WHAT NEEDS TO BE DONE
Write out every line of text in the data below, word for word, and leave the pictures out.

======== RECORDS SUPPLIED

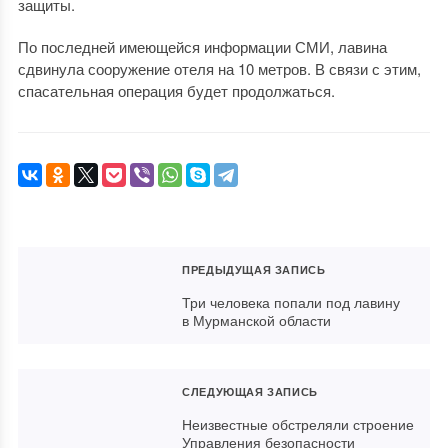
защиты.
По последней имеющейся информации СМИ, лавина
сдвинула сооружение отеля на 10 метров. В связи с этим,
спасательная операция будет продолжаться.
ПРЕДЫДУЩАЯ ЗАПИСЬ
Три человека попали под лавину
в Мурманской области
СЛЕДУЮЩАЯ ЗАПИСЬ
Неизвестные обстреляли строение
Управления безопасности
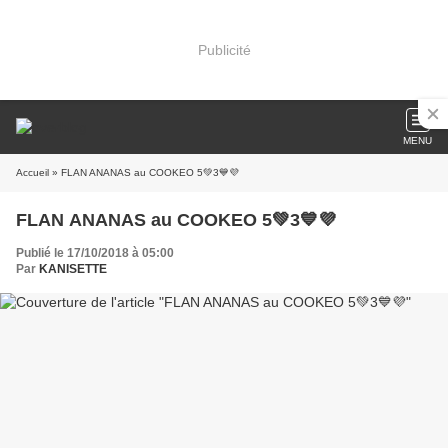
Publicité
MENU
Accueil
» FLAN ANANAS au COOKEO 5💚3💙💜
FLAN ANANAS au COOKEO 5💚3💙💜
Publié le 17/10/2018 à 05:00
Par
KANISETTE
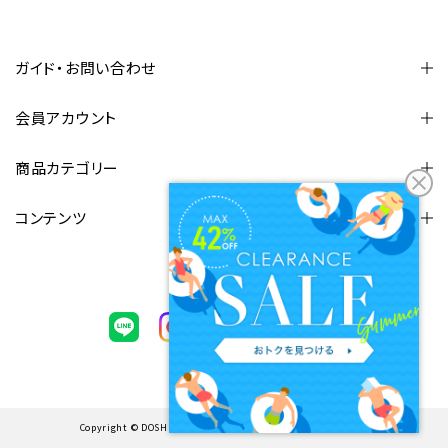
ガイド・お問い合わせ
会員アカウント
商品カテゴリー
コンテンツ
FOLLOW US
Copyright © DOSHISHA CORPORATION. ALL rights reserved.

================

SOLUTION FOR THIS EXERCISE
защиты.
По последней имеющейся информации СМИ, лавина
сдвинула сооружение отеля на 10 метров. В связи с этим,
спасательная операция будет продолжаться.
ПРЕДЫДУЩАЯ ЗАПИСЬ
Три человека попали под лавину
в Мурманской области
СЛЕДУЮЩАЯ ЗАПИСЬ
Неизвестные обстреляли строение
Управления безопасности
Publicité
MENU
Accueil
» FLAN ANANAS au COOKEO 5💚3💙💜
FLAN ANANAS au COOKEO 5💚3💙💜
Publié le 17/10/2018 à 05:00
Par
KANISETTE
ガイド・お問い合わせ
会員アカウント
商品カテゴリー
コンテンツ
FOLLOW US
Copyright © DOSHISHA CORPORATION. ALL rights reserved.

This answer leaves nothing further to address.